DOCUMENT PASSAGE:
=== Begin Enclosure ===
July 18 - Old Man Money Just Keeps Rolling In - With the release of June revenue and expenditure data we now, with almost perfect certainty, should have the Comptroller increase the BRE. With tax collections increasing faster than estimated we should expect an additonal $1.2 billion for this fiscal year. Given the estimated 1.9 percent increase in tax collections in FY14, we should expect a substantial revision as this rate of growth has only occurred eight (8) times in the last 52 years. According to the BRE, the estimated growth rate for the Texas economy for FY14 is 3.4 percent, the same rate as this fiscal year, but the estimated growth in tax collections in FY14 (1.9 percent) is about one-fourth the current growth rate of 8.1 percent, and about one-third the BRE rate of growth (5.4 percent) in FY13 tax collections. With reasonable changes to the estimate, one should expect an estimated ending certification balance of $105.6 billion in FY15 and a total Rainy Day Fund transfer of $5.3 billion, a $1.6 billion increase from the current estimate.
=== End Enclosure ===
DATA SEGMENT:
=== Begin Enclosure ===
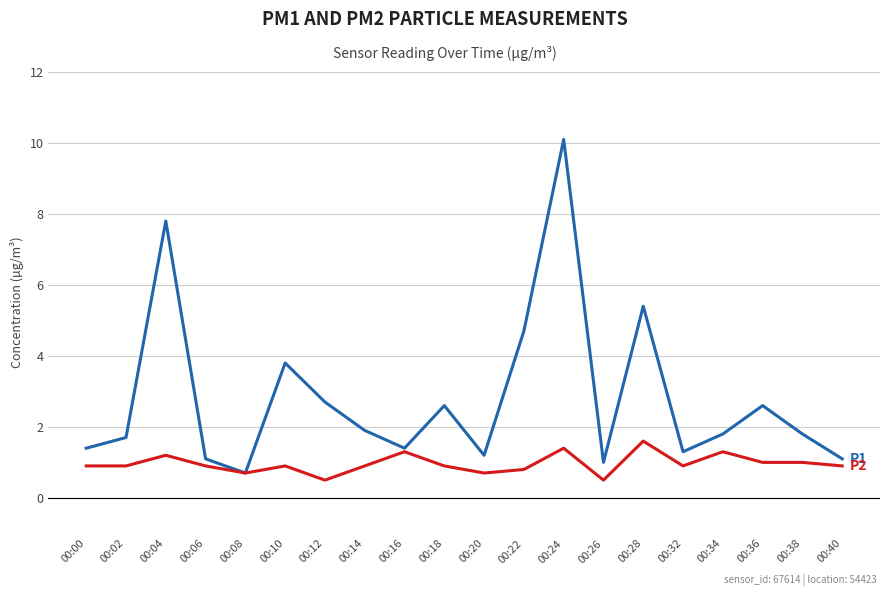

What is the total value across all series at 00:06?

2.0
=== End Enclosure ===
WORK TO COMPLETE:
• A. According to the passage on Texas tax collections, how much additional money should be expected for this fiscal year?
• B. Say whether each statement agrees with the passage on Texas tax collections, answering yes or no and quoting the deciding words: (i) The BRE puts the estimated growth rate of the Texas economy for FY14 at 3.4 percent. (ii) Tax collections are currently growing at 5.4 percent. (iii) The passage expects a total Rainy Day Fund transfer of $5.3 billion.

SOLUTIONS FOR EACH TASK:
• A. An additional $1.2 billion.

• B.
(i) Yes: "the estimated growth rate for the Texas economy for FY14 is 3.4 percent"
(ii) No: "the current growth rate of 8.1 percent"
(iii) Yes: "a total Rainy Day Fund transfer of $5.3 billion"